Twelve of the most glorious and nerve-racking minutes in music each year take place on a football field. This year, Katy Perry steps to the 50-yard line as the Super Bowl halftime headliner, facing a sellout crowd in Arizona and a much-larger TV audience of more than 100 million people. Backed by the marketing machines of Pepsi and the National Football League, Perry’s show, with an anticipated duet with Lenny Kravitz, has been hyped for weeks.

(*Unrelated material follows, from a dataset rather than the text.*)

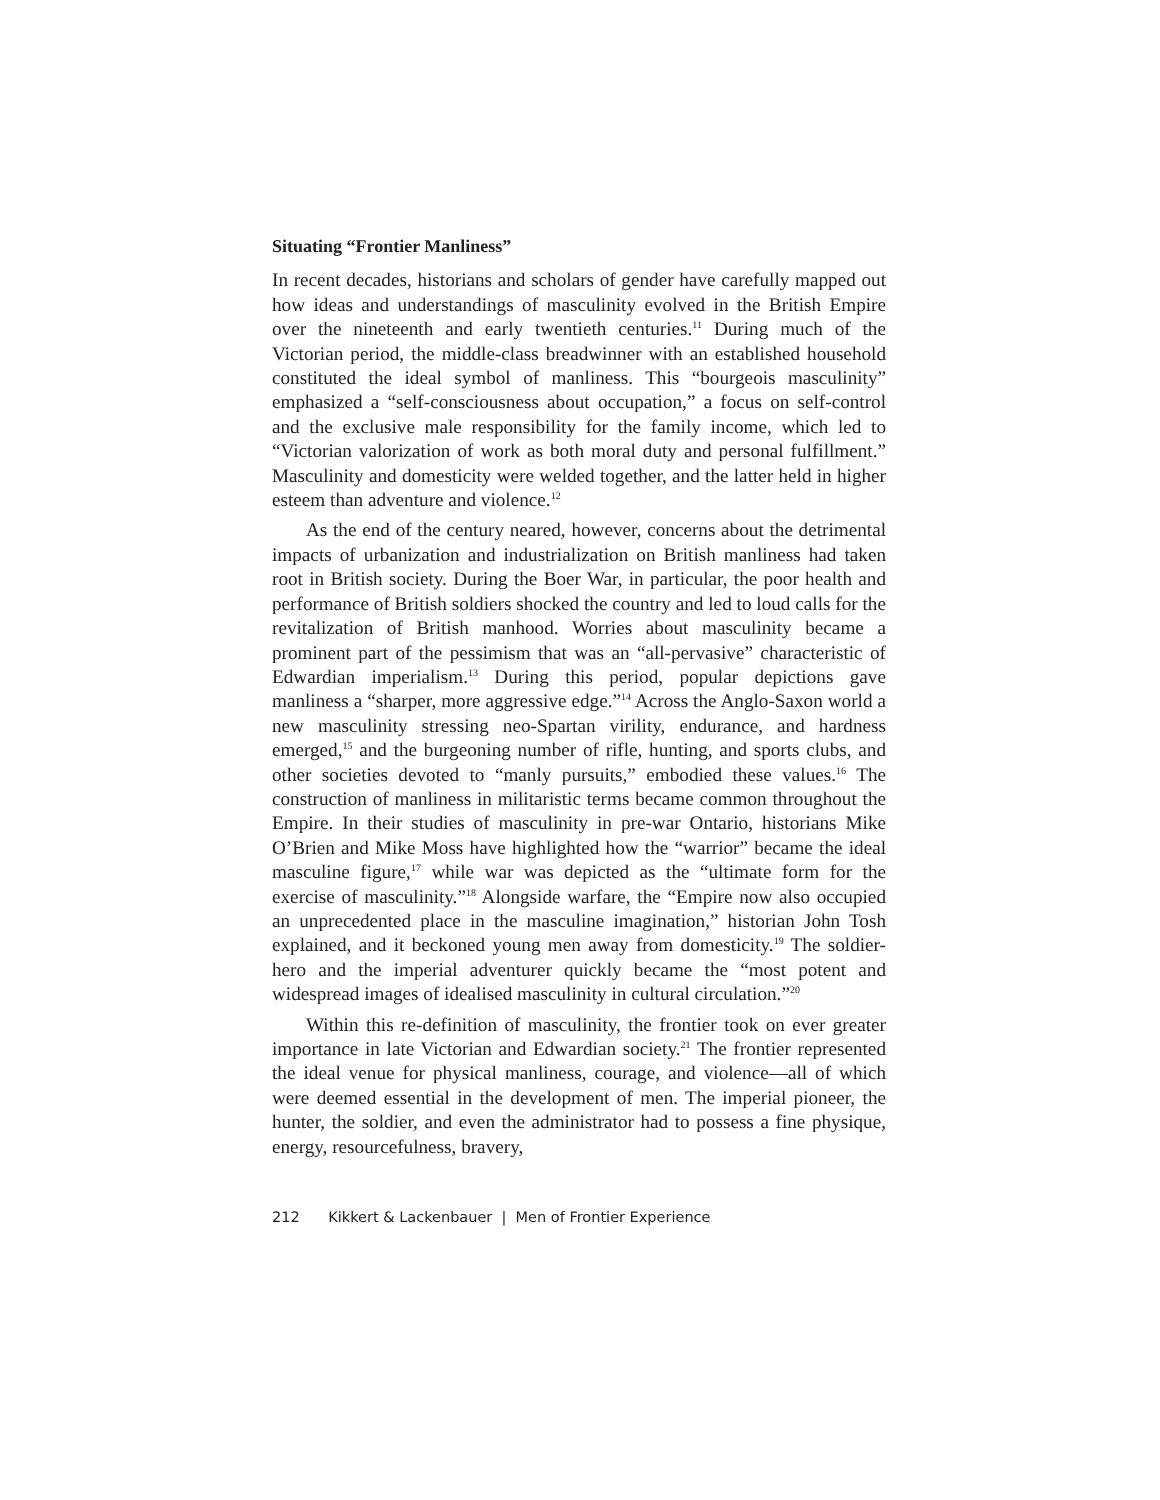Situating “Frontier Manliness”
In recent decades, historians and scholars of gender have carefully mapped out how ideas and understandings of masculinity evolved in the British Empire over the nineteenth and early twentieth centuries.<sup>11</sup> During much of the Victorian period, the middle-class breadwinner with an established household constituted the ideal symbol of manliness. This “bourgeois masculinity” emphasized a “self-consciousness about occupation,” a focus on self-control and the exclusive male responsibility for the family income, which led to “Victorian valorization of work as both moral duty and personal fulfillment.” Masculinity and domesticity were welded together, and the latter held in higher esteem than adventure and violence.<sup>12</sup>
As the end of the century neared, however, concerns about the detrimental impacts of urbanization and industrialization on British manliness had taken root in British society. During the Boer War, in particular, the poor health and performance of British soldiers shocked the country and led to loud calls for the revitalization of British manhood. Worries about masculinity became a prominent part of the pessimism that was an “all-pervasive” characteristic of Edwardian imperialism.<sup>13</sup> During this period, popular depictions gave manliness a “sharper, more aggressive edge.”<sup>14</sup> Across the Anglo-Saxon world a new masculinity stressing neo-Spartan virility, endurance, and hardness emerged,<sup>15</sup> and the burgeoning number of rifle, hunting, and sports clubs, and other societies devoted to “manly pursuits,” embodied these values.<sup>16</sup> The construction of manliness in militaristic terms became common throughout the Empire. In their studies of masculinity in pre-war Ontario, historians Mike O’Brien and Mike Moss have highlighted how the “warrior” became the ideal masculine figure,<sup>17</sup> while war was depicted as the “ultimate form for the exercise of masculinity.”<sup>18</sup> Alongside warfare, the “Empire now also occupied an unprecedented place in the masculine imagination,” historian John Tosh explained, and it beckoned young men away from domesticity.<sup>19</sup> The soldier-hero and the imperial adventurer quickly became the “most potent and widespread images of idealised masculinity in cultural circulation.”<sup>20</sup>
Within this re-definition of masculinity, the frontier took on ever greater importance in late Victorian and Edwardian society.<sup>21</sup> The frontier represented the ideal venue for physical manliness, courage, and violence—all of which were deemed essential in the development of men. The imperial pioneer, the hunter, the soldier, and even the administrator had to possess a fine physique, energy, resourcefulness, bravery,
212 Kikkert & Lackenbauer | Men of Frontier Experience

“We try to stay aware of what’s going on in music, so we’re kind of always looking to see who would be a great fit for the Super Bowl halftime show,” says Sarah Moll, NFL director of media events. Since Super Bowl XXXVIII in 2004 – the halftime show booked by MTV with Justin Timberlake and Janet Jackson that contributed “wardrobe malfunction” to the national lexicon – the NFL has chosen the halftime acts itself.

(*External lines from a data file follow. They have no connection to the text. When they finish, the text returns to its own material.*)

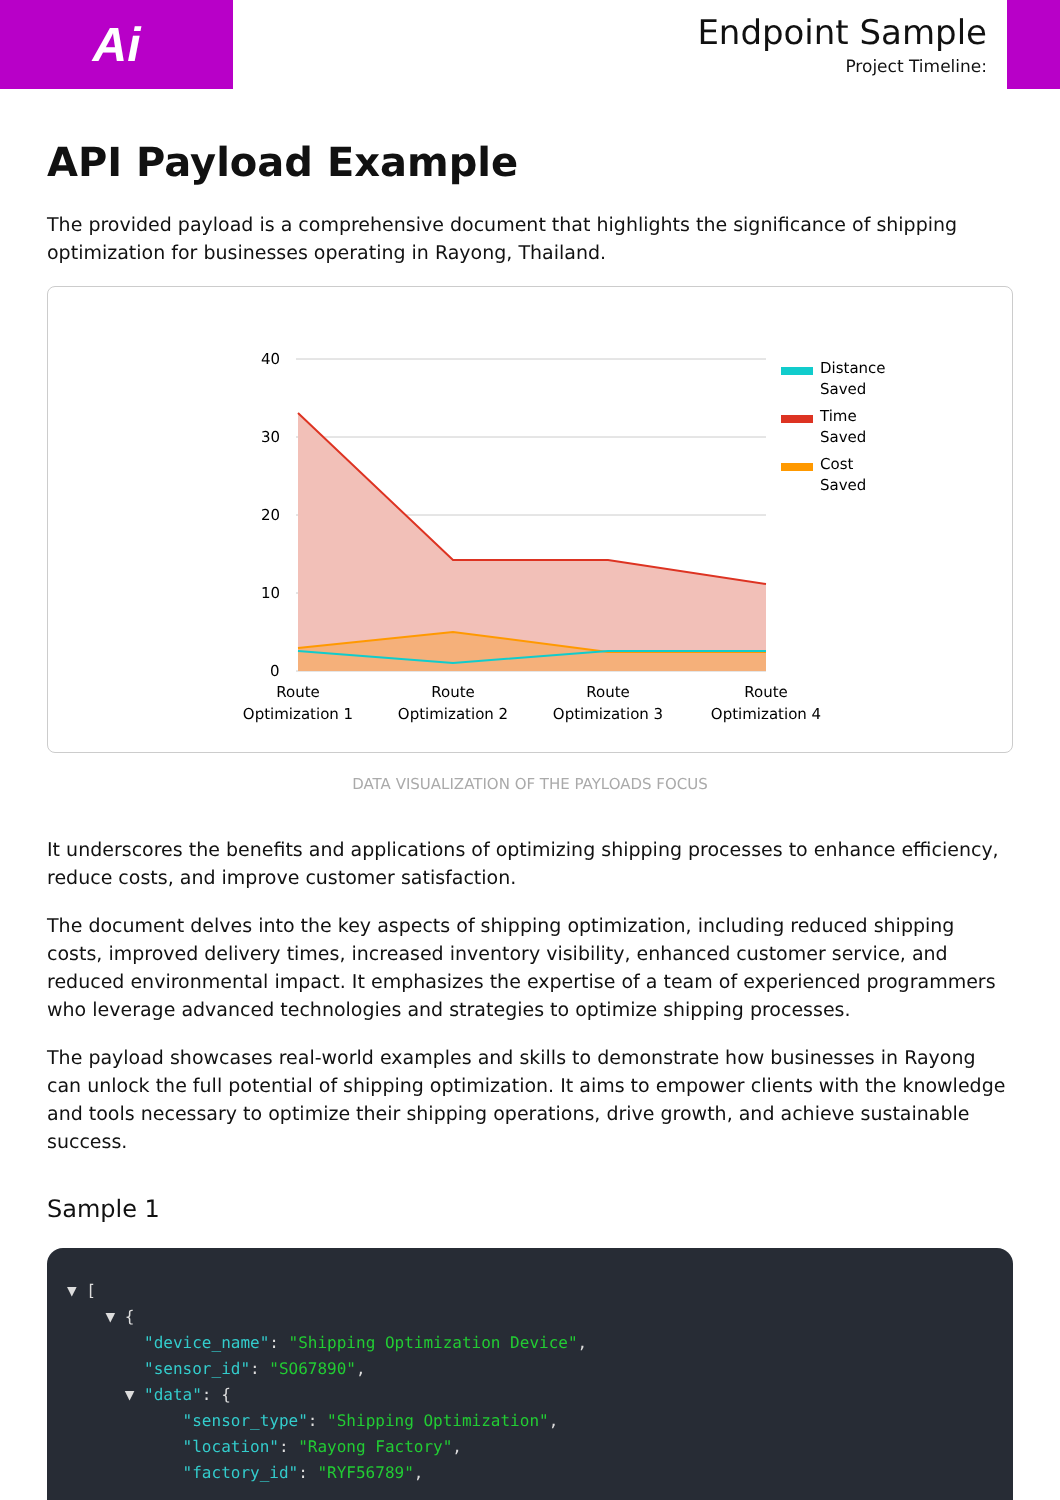Ai
Endpoint Sample
Project Timeline:
API Payload Example
The provided payload is a comprehensive document that highlights the significance of shipping optimization for businesses operating in Rayong, Thailand.
40
30
20
10
0
Route
Optimization 1
Route
Optimization 2
Route
Optimization 3
Route
Optimization 4
Distance
Saved
Time
Saved
Cost
Saved
DATA VISUALIZATION OF THE PAYLOADS FOCUS
It underscores the benefits and applications of optimizing shipping processes to enhance efficiency, reduce costs, and improve customer satisfaction.
The document delves into the key aspects of shipping optimization, including reduced shipping costs, improved delivery times, increased inventory visibility, enhanced customer service, and reduced environmental impact. It emphasizes the expertise of a team of experienced programmers who leverage advanced technologies and strategies to optimize shipping processes.
The payload showcases real-world examples and skills to demonstrate how businesses in Rayong can unlock the full potential of shipping optimization. It aims to empower clients with the knowledge and tools necessary to optimize their shipping operations, drive growth, and achieve sustainable success.
Sample 1
▼ [ ▼ { "device_name": "Shipping Optimization Device", "sensor_id": "SO67890", ▼ "data": { "sensor_type": "Shipping Optimization", "location": "Rayong Factory", "factory_id": "RYF56789",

Until Michael Jackson headlined the halftime show at the Rose Bowl during Super Bowl XXVII in 1993, marching bands, themed salutes, and Carol Channing were standard fare for Super Sunday. Rolling Stone ranked Michael Jackson’s performance as the greatest halftime show ever. In the 22 years since, A-listers have become the norm. Among them: Paul McCartney, U2, The Who, The Rolling Stones, Madonna, Beyoncé, The Black Eyed Peas, and Bruce Springsteen.
The NFL keeps up a constant conversation with performers and agents. The Super Bowl exposure is so precious that most singers will time an album launch or tour to their performance. This year, rumors surfaced of artists paying the NFL to perform. Ms. Moll says that isn’t true; Perry and others who perform do so free of charge.
Moll, who has handled halftime bookings for nine years, says it’s hard to pick a favorite. Standout moments include Prince playing “Purple Rain” in the rain in Miami and Springsteen sliding across the stage in Tampa two years later.
And this year? “I would just say to buckle up because it’s exciting from start to finish,” Moll says. Oh, and there will be a football game played, too.